I guess I've just been a bit surprised at how many people think having a tiny baby is equivalent to being on holiday. I thought maybe I'd missed something somewhere!!! Or maybe I've been reading into comments too much.

So, hopefully baby will stay in 'til EDD, so I can have my 4 weeks of holiday (which will likely be unpacking boxes in our house which is currently being renovated and will hopefully be ready in time / spending time in the sunshine if we ever get any) and then we'll just have to wait and see what the temperament of the new baby is like as to whether mat leave is a "jolly" or not!

Thanks for sharing ladies. You've made me feel a whole lot better in a lot of different ways over this thanks

I hope you get your 4 weeks beforehand as they really will be nice. I did that and still fondly remember lying on my bed all day reading novels. I knew it wouldn't happen again so really savoured it.

plummyjam Thu 11-Apr-13 16:08:47

The first 6 weeks - the wilderness period between birth and their first smile - are really tough. Exhausting hard labour with no feedback. I think after that it gets progressively more enjoyable - your baby gets more manageable at the same time as you become more competent.

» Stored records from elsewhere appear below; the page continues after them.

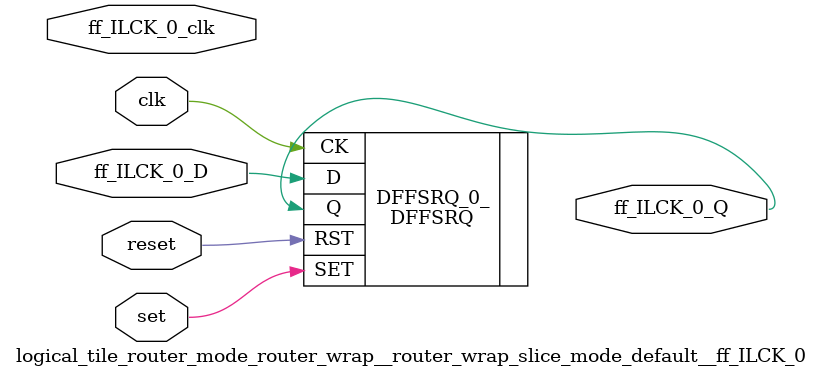
<source format=v>
`default_nettype none

module logical_tile_router_mode_router_wrap__router_wrap_slice_mode_default__ff_ILCK_0(set,
                                                                                       reset,
                                                                                       clk,
                                                                                       ff_ILCK_0_D,
                                                                                       ff_ILCK_0_Q,
                                                                                       ff_ILCK_0_clk);
//----- GLOBAL PORTS -----
input [0:0] set;
//----- GLOBAL PORTS -----
input [0:0] reset;
//----- GLOBAL PORTS -----
input [0:0] clk;
//----- INPUT PORTS -----
input [0:0] ff_ILCK_0_D;
//----- OUTPUT PORTS -----
output [0:0] ff_ILCK_0_Q;
//----- CLOCK PORTS -----
input [0:0] ff_ILCK_0_clk;

//----- BEGIN wire-connection ports -----
wire [0:0] ff_ILCK_0_D;
wire [0:0] ff_ILCK_0_Q;
wire [0:0] ff_ILCK_0_clk;
//----- END wire-connection ports -----


//----- BEGIN Registered ports -----
//----- END Registered ports -----



// ----- BEGIN Local short connections -----
// ----- END Local short connections -----
// ----- BEGIN Local output short connections -----
// ----- END Local output short connections -----

	DFFSRQ DFFSRQ_0_ (
		.SET(set),
		.RST(reset),
		.CK(clk),
		.D(ff_ILCK_0_D),
		.Q(ff_ILCK_0_Q));

endmodule
// ----- END Verilog module for logical_tile_router_mode_router_wrap__router_wrap_slice_mode_default__ff_ILCK_0 -----

//----- Default net type -----
`default_nettype wire




</source>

I am looking forward to going back to work for the break though - and I do love my job.

bumperella Thu 11-Apr-13 23:02:22

Personally I found my sabatical to be a much better "break" than my maternity leave, which was a great way for DD to spend her first year.

Primarily becuase on a career break there was no need to loll about eating cake etc. , whereas on mat leave you tend to have less night-time sleep, have a little creature to occupy, to have poopy nappies, rivers of sick, etc. Though it could be that I 2did" my career break All Wrong.

gwenniebee Fri 12-Apr-13 22:59:33

You do sound like you have very sensible expectations smile I hope it all goes well for you.

And, this I have to know, what do you do that is easy and well paid? smile Because I really want a career change!!

Zara1984 Sat 13-Apr-13 00:31:23

First 6 weeks were very hard. I finished work at 38 weeks and was then hospitalised so I didn't get much rest before the birth.

But now it's wonderful, this is the happiest time of my life. I am taking a full year off and I'll be sad to go back. However I know it's so wonderful only because I have a happy baby who has slept 12 hours a night from 3 months!!!!